September 14, 1975 – The World This Week – Gordon Skene Sound Collection

September 14, 1975 – This week in history saw the start of the school year in Boston and the Busing issue was alive and well with protests and clashes greeting buses of predominately Black children arriving in predominately White schools. The decades-old school desegregation issue was once again a hot-button topic as Boston schools were ordered to comply with a 1965 ruling that ordered schools to no longer be racically separated. The controversy had been going on since 1974, when the first court-ordered busing was implemented. Each year it prompted protests and clashes, and the beginning of this school year proved to be no different. This year however, the protests were fewer and the clashes less violent. It brought a round of congratulations from Boston’s Mayor Kevin White, who voiced relief that, despite some outbreaks, it was much less violent than originally predicted.

A school situation in another part of the country, this one in New York, where the school year began and then stopped the next day. New York Teachers Union called a strike over failed contract negotiations that included, among salaries, better working conditions in what many described as a chaotic situation in New York school. But it was the dismal state of New York‘s financial affairs that had many worrying that this was only the start of a contentious season.

From the Vatican came word that Pope Paul had canonized American-born Elizabeth Ann Seaton, a convert to Roman Catholicism, to become Saint Elizabeth Ann Seaton.

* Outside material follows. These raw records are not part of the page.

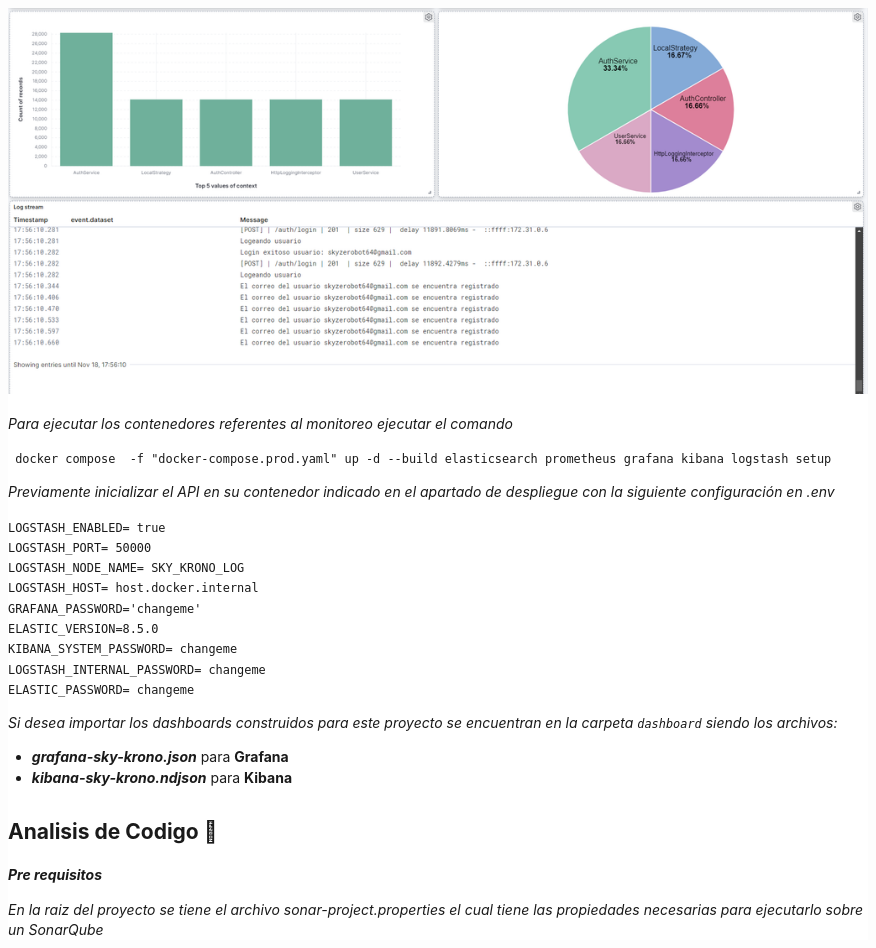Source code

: ![Kibana 2](/docs/kibana/kibana-2.png)

_Para ejecutar los contenedores referentes al monitoreo ejecutar el comando_

```
 docker compose  -f "docker-compose.prod.yaml" up -d --build elasticsearch prometheus grafana kibana logstash setup
```

_Previamente inicializar el API en su contenedor indicado en el apartado de despliegue con la siguiente configuración en .env_

```
LOGSTASH_ENABLED= true
LOGSTASH_PORT= 50000
LOGSTASH_NODE_NAME= SKY_KRONO_LOG
LOGSTASH_HOST= host.docker.internal
GRAFANA_PASSWORD='changeme'
ELASTIC_VERSION=8.5.0
KIBANA_SYSTEM_PASSWORD= changeme
LOGSTASH_INTERNAL_PASSWORD= changeme
ELASTIC_PASSWORD= changeme
```

_Si desea importar los dashboards construidos para este proyecto se encuentran en la carpeta ```dashboard``` siendo los archivos:_

- ***grafana-sky-krono.json*** para **Grafana**
- ***kibana-sky-krono.ndjson*** para **Kibana**

## Analisis de Codigo 🔩

_**Pre requisitos**_

_En la raiz del proyecto se tiene el archivo *sonar-project.properties* el cual tiene las propiedades necesarias para ejecutarlo sobre un SonarQube_
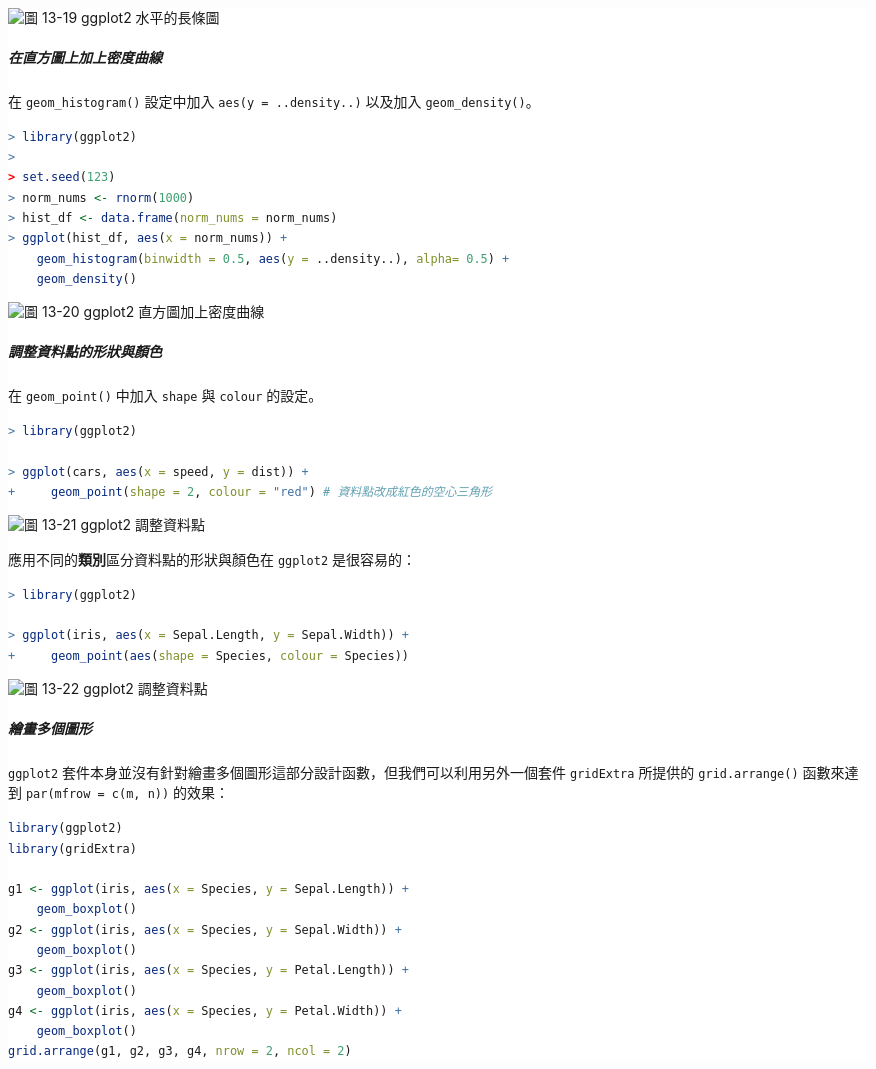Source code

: ![圖 13-19 ggplot2 水平的長條圖](https://storage.googleapis.com/learn-r-the-easy-way.appspot.com/screenshots_ch13/ch1319.png)

##### 在直方圖上加上密度曲線

在 `geom_histogram()` 設定中加入 `aes(y = ..density..)` 以及加入 `geom_density()`。

```r
> library(ggplot2)
> 
> set.seed(123)
> norm_nums <- rnorm(1000)
> hist_df <- data.frame(norm_nums = norm_nums)
> ggplot(hist_df, aes(x = norm_nums)) +
    geom_histogram(binwidth = 0.5, aes(y = ..density..), alpha= 0.5) +
    geom_density()
```

![圖 13-20 ggplot2 直方圖加上密度曲線](https://storage.googleapis.com/learn-r-the-easy-way.appspot.com/screenshots_ch13/ch1320.png)

##### 調整資料點的形狀與顏色

在 `geom_point()` 中加入 `shape` 與 `colour` 的設定。

```r
> library(ggplot2)

> ggplot(cars, aes(x = speed, y = dist)) +
+     geom_point(shape = 2, colour = "red") # 資料點改成紅色的空心三角形
```

![圖 13-21 ggplot2 調整資料點](https://storage.googleapis.com/learn-r-the-easy-way.appspot.com/screenshots_ch13/ch1321.png)

應用不同的**類別**區分資料點的形狀與顏色在 `ggplot2` 是很容易的：

```r
> library(ggplot2)

> ggplot(iris, aes(x = Sepal.Length, y = Sepal.Width)) +
+     geom_point(aes(shape = Species, colour = Species))
```

![圖 13-22 ggplot2 調整資料點](https://storage.googleapis.com/learn-r-the-easy-way.appspot.com/screenshots_ch13/ch1322.png)

##### 繪畫多個圖形

`ggplot2` 套件本身並沒有針對繪畫多個圖形這部分設計函數，但我們可以利用另外一個套件 `gridExtra` 所提供的 `grid.arrange()` 函數來達到 `par(mfrow = c(m, n))` 的效果：

```r
library(ggplot2)
library(gridExtra)

g1 <- ggplot(iris, aes(x = Species, y = Sepal.Length)) +
    geom_boxplot()
g2 <- ggplot(iris, aes(x = Species, y = Sepal.Width)) +
    geom_boxplot()
g3 <- ggplot(iris, aes(x = Species, y = Petal.Length)) +
    geom_boxplot()
g4 <- ggplot(iris, aes(x = Species, y = Petal.Width)) +
    geom_boxplot()
grid.arrange(g1, g2, g3, g4, nrow = 2, ncol = 2)
```
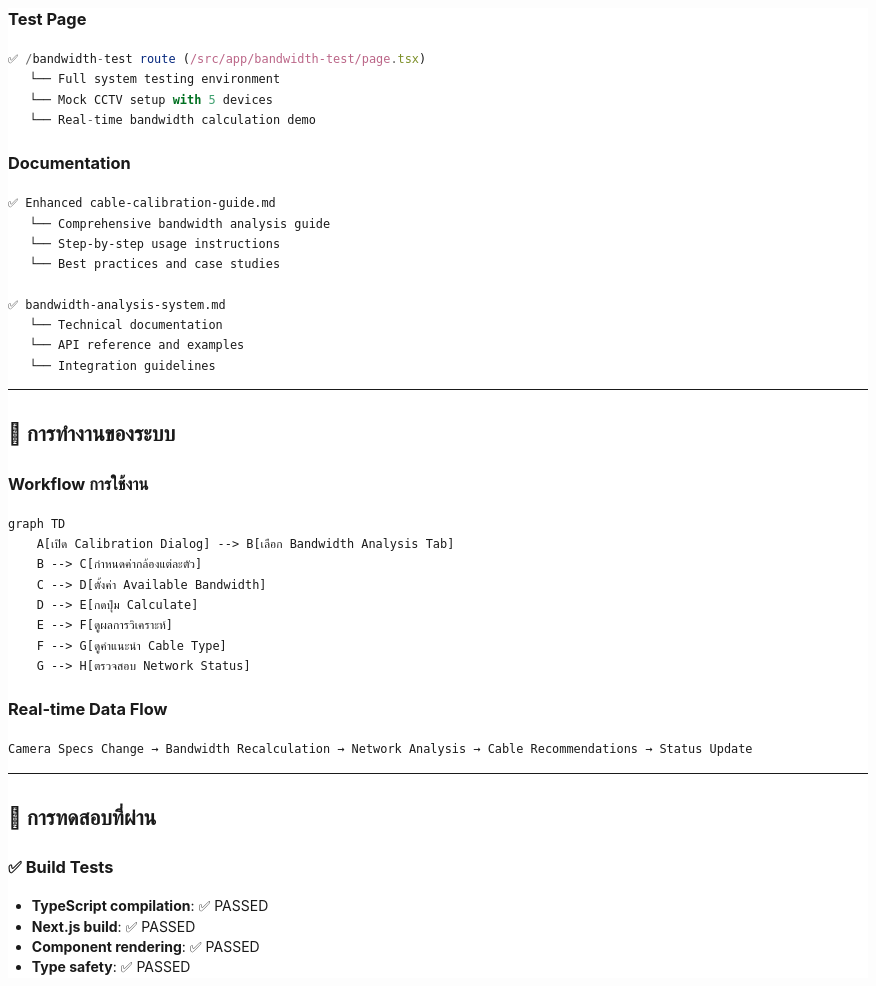 ### Test Page
```typescript
✅ /bandwidth-test route (/src/app/bandwidth-test/page.tsx)
   └── Full system testing environment
   └── Mock CCTV setup with 5 devices
   └── Real-time bandwidth calculation demo
```

### Documentation
```markdown
✅ Enhanced cable-calibration-guide.md
   └── Comprehensive bandwidth analysis guide
   └── Step-by-step usage instructions
   └── Best practices and case studies
   
✅ bandwidth-analysis-system.md
   └── Technical documentation
   └── API reference and examples
   └── Integration guidelines
```

---

## 🎯 การทำงานของระบบ

### Workflow การใช้งาน
```mermaid
graph TD
    A[เปิด Calibration Dialog] --> B[เลือก Bandwidth Analysis Tab]
    B --> C[กำหนดค่ากล้องแต่ละตัว]
    C --> D[ตั้งค่า Available Bandwidth]
    D --> E[กดปุ่ม Calculate]
    E --> F[ดูผลการวิเคราะห์]
    F --> G[ดูคำแนะนำ Cable Type]
    G --> H[ตรวจสอบ Network Status]
```

### Real-time Data Flow
```javascript
Camera Specs Change → Bandwidth Recalculation → Network Analysis → Cable Recommendations → Status Update
```

---

## 🧪 การทดสอบที่ผ่าน

### ✅ Build Tests
- **TypeScript compilation**: ✅ PASSED
- **Next.js build**: ✅ PASSED  
- **Component rendering**: ✅ PASSED
- **Type safety**: ✅ PASSED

Seaton had founded the first parochial school in America in log cabin in Emmitsburg, Maryland in 1809. The proclamation came before an audience of some 150,000, and Pope Paul declared it Vatican Womens Day.

In South America, Argentina‘s leader Isabelle Peron had been replaced by Dr. Italo Lüder. The replacement was said to be temporary, but Lüder had full presidential power. Asked about potential cabinet changes, Lüder said he would hold a press conference later. Mrs. Peron turned her Presidential powers over for reasons of health. She became ill the previous July following a crisis that forced her to remove her closest supporters from power. Medical bulletins said Peron was suffering from nervous exhaustion and the flu. She was confined to bed for several weeks. Dr. Lüder was elected President of the Senate, making him constitutional successor to the Presidency against Mrs. Peron’s wishes. Since the previous July there had been a series of crises. Mrs. Peron was said to be suffering from severe depression. Lüder assumed the Presidency in the midst of terrorist attacks and an economy which threatened collapse.

And that’s just a small piece of what went on in the world, this week ending September 14, 1975, as presented by CBS Radio‘s The World This Week.